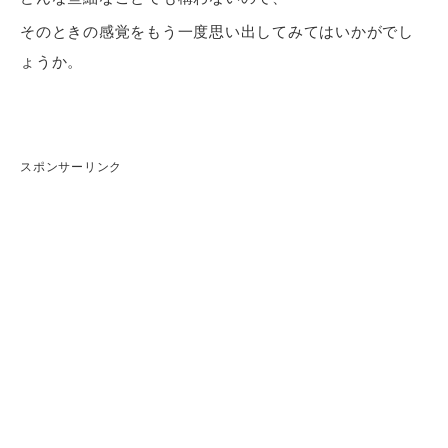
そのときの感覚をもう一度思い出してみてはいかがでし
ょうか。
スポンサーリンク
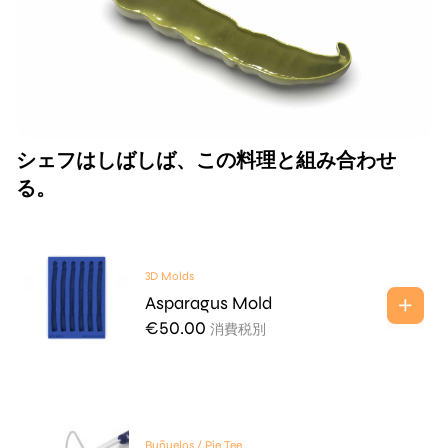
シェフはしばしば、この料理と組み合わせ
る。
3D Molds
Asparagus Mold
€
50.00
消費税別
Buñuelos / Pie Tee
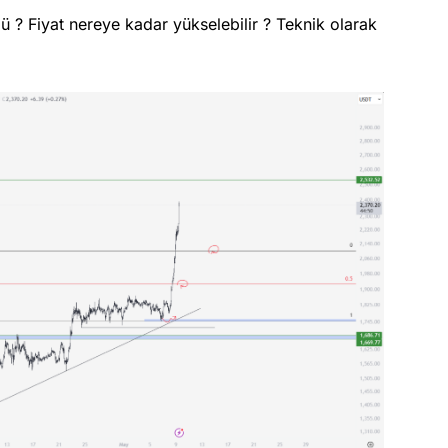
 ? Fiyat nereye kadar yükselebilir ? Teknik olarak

________________________________________

Transcribe each entry exactly; images stay out.

- _Expected answer_
そのときの感覚をもう一度思い出してみてはいかがでし
ょうか。
スポンサーリンク
シェフはしばしば、この料理と組み合わせ
る。
3D Molds
Asparagus Mold
€
50.00
消費税別
Buñuelos / Pie Tee
 ? Fiyat nereye kadar yükselebilir ? Teknik olarak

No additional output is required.